La biologiste évoque notamment les rejets d’eaux usées en mer. Il a fallu attendre juin 2023 pour qu’une réglementation fédérale interdise le déversement d’eaux grises et usées, traitées ou non traitées, à moins de trois milles marins des côtes.
Ross Klein s’inquiète en outre de l’utilisation d’incinérateurs de déchets à bord des bateaux lorsqu’ils sont à quai : «À terre, l’usage d’un incinérateur est contrôlé alors que sur un navire ça ne l’est pas. Ce n’est pas normal, il s’agit d’une source de pollution nocive.»
À cet égard, le port de Saint John assure par courriel se conformer aux réglementations environnementales établies par Transports Canada.
Quelles que soient les mesures adoptées, Véronique Bussières considère qu’il n’y a pas de «vraies bonnes solutions pour rendre l’industrie plus pérenne». Si ce n’est construire des bateaux plus petits et donc moins polluants.
Le mouvement actuel ne semble pas aller dans cette direction.

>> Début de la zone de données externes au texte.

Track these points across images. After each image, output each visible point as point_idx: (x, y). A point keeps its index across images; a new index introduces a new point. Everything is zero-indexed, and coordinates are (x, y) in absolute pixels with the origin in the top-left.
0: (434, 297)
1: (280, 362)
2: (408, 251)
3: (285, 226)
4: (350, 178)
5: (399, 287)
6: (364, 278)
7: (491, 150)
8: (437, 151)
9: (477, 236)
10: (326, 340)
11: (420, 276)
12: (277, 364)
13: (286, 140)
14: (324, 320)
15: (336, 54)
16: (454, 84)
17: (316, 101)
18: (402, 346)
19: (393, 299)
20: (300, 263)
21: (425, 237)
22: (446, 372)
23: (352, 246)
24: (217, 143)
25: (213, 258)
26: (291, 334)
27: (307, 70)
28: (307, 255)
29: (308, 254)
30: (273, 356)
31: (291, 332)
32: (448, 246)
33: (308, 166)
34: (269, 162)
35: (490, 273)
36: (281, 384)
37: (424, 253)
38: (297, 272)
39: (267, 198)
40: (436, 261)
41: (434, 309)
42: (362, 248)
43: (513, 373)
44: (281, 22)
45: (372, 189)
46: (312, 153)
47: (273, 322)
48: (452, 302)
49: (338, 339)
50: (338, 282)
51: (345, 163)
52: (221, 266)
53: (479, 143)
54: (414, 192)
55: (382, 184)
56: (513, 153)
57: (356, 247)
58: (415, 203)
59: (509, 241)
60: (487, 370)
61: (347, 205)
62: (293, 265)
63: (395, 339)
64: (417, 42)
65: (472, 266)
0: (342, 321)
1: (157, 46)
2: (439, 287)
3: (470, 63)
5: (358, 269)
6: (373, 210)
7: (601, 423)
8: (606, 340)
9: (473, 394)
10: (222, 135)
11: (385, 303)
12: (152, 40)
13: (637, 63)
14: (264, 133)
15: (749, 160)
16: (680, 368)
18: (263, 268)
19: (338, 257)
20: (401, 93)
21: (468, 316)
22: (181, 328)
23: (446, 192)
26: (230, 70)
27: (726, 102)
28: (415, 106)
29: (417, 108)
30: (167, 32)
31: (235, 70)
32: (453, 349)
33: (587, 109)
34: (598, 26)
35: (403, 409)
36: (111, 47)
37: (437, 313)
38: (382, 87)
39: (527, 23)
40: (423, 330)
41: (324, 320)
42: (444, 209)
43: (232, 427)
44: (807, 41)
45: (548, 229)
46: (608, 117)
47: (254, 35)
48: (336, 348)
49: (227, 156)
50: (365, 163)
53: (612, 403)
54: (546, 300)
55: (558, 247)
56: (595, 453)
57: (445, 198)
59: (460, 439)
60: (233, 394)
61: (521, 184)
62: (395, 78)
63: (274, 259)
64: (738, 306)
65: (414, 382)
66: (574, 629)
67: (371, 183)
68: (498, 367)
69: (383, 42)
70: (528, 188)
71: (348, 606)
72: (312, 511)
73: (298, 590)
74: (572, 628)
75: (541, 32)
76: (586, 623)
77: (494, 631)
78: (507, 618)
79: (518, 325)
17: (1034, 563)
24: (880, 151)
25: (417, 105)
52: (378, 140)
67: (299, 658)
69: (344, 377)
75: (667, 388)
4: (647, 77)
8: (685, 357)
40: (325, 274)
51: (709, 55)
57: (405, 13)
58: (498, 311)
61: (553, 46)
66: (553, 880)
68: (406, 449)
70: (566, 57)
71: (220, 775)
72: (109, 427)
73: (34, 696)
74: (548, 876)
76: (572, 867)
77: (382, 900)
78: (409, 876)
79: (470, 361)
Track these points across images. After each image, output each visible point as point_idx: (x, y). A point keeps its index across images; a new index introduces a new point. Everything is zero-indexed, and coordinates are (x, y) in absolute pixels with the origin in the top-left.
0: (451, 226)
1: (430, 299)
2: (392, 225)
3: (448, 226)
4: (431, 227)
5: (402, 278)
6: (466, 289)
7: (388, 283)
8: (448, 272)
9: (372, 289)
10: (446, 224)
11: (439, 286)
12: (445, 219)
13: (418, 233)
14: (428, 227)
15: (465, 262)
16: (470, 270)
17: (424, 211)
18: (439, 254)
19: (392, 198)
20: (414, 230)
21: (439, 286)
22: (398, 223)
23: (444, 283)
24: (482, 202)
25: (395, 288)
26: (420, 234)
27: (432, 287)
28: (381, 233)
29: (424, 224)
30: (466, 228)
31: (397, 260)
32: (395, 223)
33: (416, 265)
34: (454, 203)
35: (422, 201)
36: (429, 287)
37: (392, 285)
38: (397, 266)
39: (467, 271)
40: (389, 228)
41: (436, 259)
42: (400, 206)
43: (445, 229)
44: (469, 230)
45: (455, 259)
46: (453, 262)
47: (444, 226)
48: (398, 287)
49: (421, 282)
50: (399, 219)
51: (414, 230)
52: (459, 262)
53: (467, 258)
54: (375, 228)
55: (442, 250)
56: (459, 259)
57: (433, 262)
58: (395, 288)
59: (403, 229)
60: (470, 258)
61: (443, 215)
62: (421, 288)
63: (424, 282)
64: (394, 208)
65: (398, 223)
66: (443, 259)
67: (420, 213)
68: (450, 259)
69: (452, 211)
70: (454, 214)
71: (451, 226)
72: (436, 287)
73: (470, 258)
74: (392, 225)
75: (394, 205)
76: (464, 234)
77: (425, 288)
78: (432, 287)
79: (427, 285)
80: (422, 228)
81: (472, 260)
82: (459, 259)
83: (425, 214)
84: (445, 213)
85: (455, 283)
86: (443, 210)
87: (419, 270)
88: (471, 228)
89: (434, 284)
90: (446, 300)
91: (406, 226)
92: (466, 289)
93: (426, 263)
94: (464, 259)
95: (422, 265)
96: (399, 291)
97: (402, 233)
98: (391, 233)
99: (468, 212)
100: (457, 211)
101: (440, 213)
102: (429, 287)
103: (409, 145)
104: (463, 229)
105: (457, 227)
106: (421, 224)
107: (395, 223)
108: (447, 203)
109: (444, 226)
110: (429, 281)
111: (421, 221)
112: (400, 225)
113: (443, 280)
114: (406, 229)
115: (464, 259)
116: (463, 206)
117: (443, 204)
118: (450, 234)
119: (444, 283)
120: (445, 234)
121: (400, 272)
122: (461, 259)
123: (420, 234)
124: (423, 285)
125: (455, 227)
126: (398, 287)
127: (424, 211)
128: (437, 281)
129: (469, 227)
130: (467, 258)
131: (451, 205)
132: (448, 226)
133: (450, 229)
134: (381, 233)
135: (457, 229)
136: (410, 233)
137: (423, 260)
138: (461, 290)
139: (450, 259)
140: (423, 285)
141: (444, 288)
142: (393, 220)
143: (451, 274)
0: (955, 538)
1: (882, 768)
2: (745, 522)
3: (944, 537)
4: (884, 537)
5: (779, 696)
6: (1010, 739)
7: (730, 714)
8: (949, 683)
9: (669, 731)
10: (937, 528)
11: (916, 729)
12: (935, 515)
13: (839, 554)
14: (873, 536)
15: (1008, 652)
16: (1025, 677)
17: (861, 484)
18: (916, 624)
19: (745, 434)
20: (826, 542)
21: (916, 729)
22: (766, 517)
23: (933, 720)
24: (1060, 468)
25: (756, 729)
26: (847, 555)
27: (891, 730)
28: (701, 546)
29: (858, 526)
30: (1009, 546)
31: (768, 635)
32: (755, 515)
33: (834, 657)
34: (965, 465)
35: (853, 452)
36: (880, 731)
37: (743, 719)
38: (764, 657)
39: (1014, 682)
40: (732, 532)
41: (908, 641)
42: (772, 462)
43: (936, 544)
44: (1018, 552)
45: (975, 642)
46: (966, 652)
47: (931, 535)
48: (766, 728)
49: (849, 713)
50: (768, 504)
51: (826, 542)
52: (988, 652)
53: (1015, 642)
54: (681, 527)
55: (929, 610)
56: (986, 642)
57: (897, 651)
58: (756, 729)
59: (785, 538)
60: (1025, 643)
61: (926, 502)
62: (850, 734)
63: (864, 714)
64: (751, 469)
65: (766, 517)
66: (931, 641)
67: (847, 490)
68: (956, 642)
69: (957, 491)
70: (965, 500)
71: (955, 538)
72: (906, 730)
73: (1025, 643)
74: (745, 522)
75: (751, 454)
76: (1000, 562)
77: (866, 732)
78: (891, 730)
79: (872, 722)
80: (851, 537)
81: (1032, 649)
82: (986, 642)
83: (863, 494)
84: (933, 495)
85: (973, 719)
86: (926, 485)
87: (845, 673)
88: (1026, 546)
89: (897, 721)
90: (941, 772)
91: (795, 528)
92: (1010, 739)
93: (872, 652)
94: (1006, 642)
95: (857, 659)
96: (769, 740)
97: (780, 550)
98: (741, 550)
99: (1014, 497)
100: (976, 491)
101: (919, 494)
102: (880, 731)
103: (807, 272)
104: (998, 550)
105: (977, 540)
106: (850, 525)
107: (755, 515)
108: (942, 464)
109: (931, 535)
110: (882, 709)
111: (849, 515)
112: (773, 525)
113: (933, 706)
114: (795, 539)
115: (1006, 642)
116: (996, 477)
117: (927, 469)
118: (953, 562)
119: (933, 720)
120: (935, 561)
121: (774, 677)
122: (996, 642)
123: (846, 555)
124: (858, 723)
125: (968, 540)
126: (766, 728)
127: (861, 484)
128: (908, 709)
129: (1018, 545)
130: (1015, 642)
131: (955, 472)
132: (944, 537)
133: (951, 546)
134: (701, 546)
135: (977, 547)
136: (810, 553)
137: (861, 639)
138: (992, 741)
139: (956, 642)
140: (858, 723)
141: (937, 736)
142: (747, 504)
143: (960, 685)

En janvier dernier, l’Icon of the Seas, le plus grand navire du monde, a largué les amarres. Avec ses 365 mètres de long, 20 ponts, 2 805 cabines et 40 restaurants, cet immense paquebot est le symbole du gigantisme.
Impact économique surévalué?
L’industrie vante les impacts économiques positifs des croisières sur les communautés. En 2019, année prépandémique, elle aurait créé plus de 2 000 emplois et généré environ 347 millions de dollars de retombées économiques au Canada atlantique.
«La contribution à l’économie de la région est considérable», insiste Sarah Rumley, directrice générale de l’Atlantic Canada Cruise Association.
Mais, selon le sociologue Ross Klein, ces données «ne sont pas exactes et ont été inventées par l’industrie.»
«Nous avons montré que le secteur a probablement surestimé de moitié son impact économique au Canada atlantique, en extrapolant à partir d’informations qui ne sont même pas basées sur la région», détaille le chercheur.
«Au final, les croisiéristes gagnent bien plus d’argent que les ports», ajoute-t-il.